I "perché" di questo successo sono molteplici e vanno sicuramente contestualizzati in una città che negli ultimi anni ha saputo valorizzare le buone iniziative culturali offerte. Sicuramente il tema scelto, "l'Utopia", è di per sé intrigante e incisivo (forse più delle precedenti edizioni) ma non ha monopolizzato la riflessione su ideologie passate o su un futuro immaginato: dalle problematiche dell'Africa, al ruolo della città o dei recenti fenomeni democratici si è parlato molto di presente e di come dare prospettive alle sue inedite sfide. Proprio in quest'ottica si è cercato di rivolgersi ai ragazzi con incontri ad hoc in cui potessero prendere la parola: nonostante le difficoltà a presenziare agli incontri mattutini (soprattutto di giovedì e venerdì) molti giovani hanno risposto positivamente agli stimoli offerti.

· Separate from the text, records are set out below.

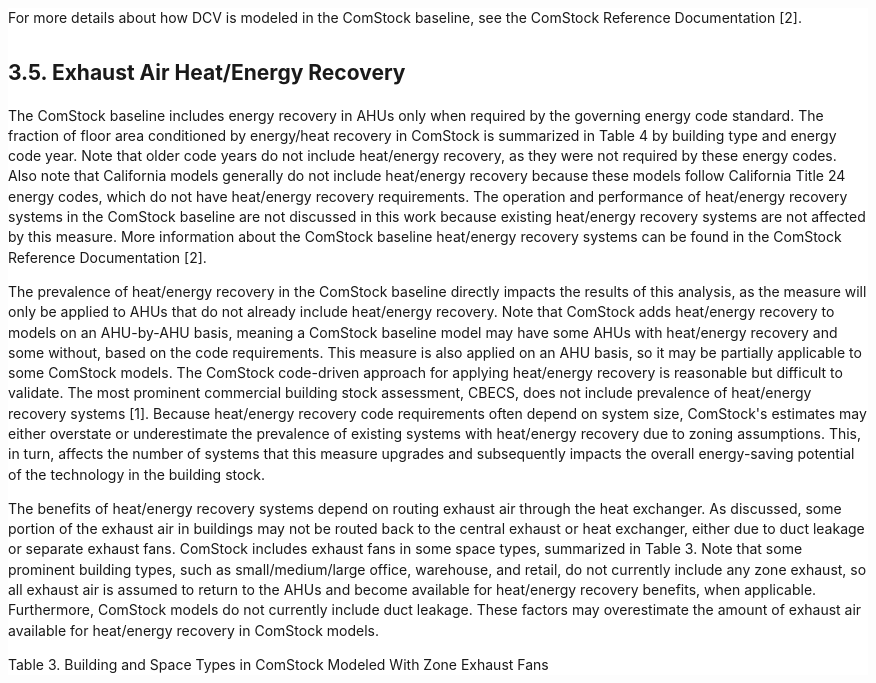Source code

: For more details about how DCV is modeled in the ComStock baseline, see
the ComStock Reference Documentation \[2\].

## 3.5. Exhaust Air Heat/Energy Recovery

The ComStock baseline includes energy recovery in AHUs only when
required by the governing energy code standard. The fraction of floor
area conditioned by energy/heat recovery in ComStock is summarized in
Table 4 by building type and energy code year. Note that older code
years do not include heat/energy recovery, as they were not required by
these energy codes. Also note that California models generally do not
include heat/energy recovery because these models follow California
Title 24 energy codes, which do not have heat/energy recovery
requirements. The operation and performance of heat/energy recovery
systems in the ComStock baseline are not discussed in this work because
existing heat/energy recovery systems are not affected by this measure.
More information about the ComStock baseline heat/energy recovery
systems can be found in the ComStock Reference Documentation \[2\].

The prevalence of heat/energy recovery in the ComStock baseline directly
impacts the results of this analysis, as the measure will only be
applied to AHUs that do not already include heat/energy recovery. Note
that ComStock adds heat/energy recovery to models on an AHU-by-AHU
basis, meaning a ComStock baseline model may have some AHUs with
heat/energy recovery and some without, based on the code requirements.
This measure is also applied on an AHU basis, so it may be partially
applicable to some ComStock models. The ComStock code-driven approach
for applying heat/energy recovery is reasonable but difficult to
validate. The most prominent commercial building stock assessment,
CBECS, does not include prevalence of heat/energy recovery systems
\[1\]. Because heat/energy recovery code requirements often depend on
system size, ComStock's estimates may either overstate or underestimate
the prevalence of existing systems with heat/energy recovery due to
zoning assumptions. This, in turn, affects the number of systems that
this measure upgrades and subsequently impacts the overall energy-saving
potential of the technology in the building stock.

The benefits of heat/energy recovery systems depend on routing exhaust
air through the heat exchanger. As discussed, some portion of the
exhaust air in buildings may not be routed back to the central exhaust
or heat exchanger, either due to duct leakage or separate exhaust fans.
ComStock includes exhaust fans in some space types, summarized in Table
3. Note that some prominent building types, such as small/medium/large
office, warehouse, and retail, do not currently include any zone
exhaust, so all exhaust air is assumed to return to the AHUs and become
available for heat/energy recovery benefits, when applicable.
Furthermore, ComStock models do not currently include duct leakage.
These factors may overestimate the amount of exhaust air available for
heat/energy recovery in ComStock models.

Table 3. Building and Space Types in ComStock Modeled With Zone
Exhaust Fans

Un punto di merito nella scelta dei relatori è stata la capacità di coniugare intellettuali di fama Europea a una valorizzazione dei talenti e delle personalità piemontesi. Molti giovani studiosi della nostra regione hanno potuto mettersi in mostra tenendo conferenze o partecipando ai dibattiti e hanno messo in luce tutte le potenzialità che il territorio possiede. Se queste scelte sono state vincenti nel calamitare il pubblico bisogna anche sottolineare un'attitudine naturale di Torino a questo tipo di eventi: i festival brevi e fitti di incontri hanno bisogno di un luogo raccolto, in cui cioè gli spostamenti siano limitati, ma che allo stesso tempo abbia una vasta offerta di servizi e il centro di Torino è una sintesi rara di questi elementi.

Un successo dalle molte ragioni si diceva, ma anche dai molti spunti di riflessione per la città e non solo. In un momento di crisi economica che ha costretto il comune a ingenti tagli anche in ambito culturale, un risultato del genere vale ancora di più e si inserisce in un percorso che dalle Olimpiadi (e per molti versi anche da prima) sta trasformando Torino in una città turistica e ricca di iniziative. Ma il merito più grande della Biennale è aver ancora una volta evidenziato i valori di una democrazia partecipata, basata sul confronto di idee che non si ferma alla trattazione semplicistica e faziosa. Quasi un modello "utopico" se paragonato a certa politica, eppure si è dimostrato possibile.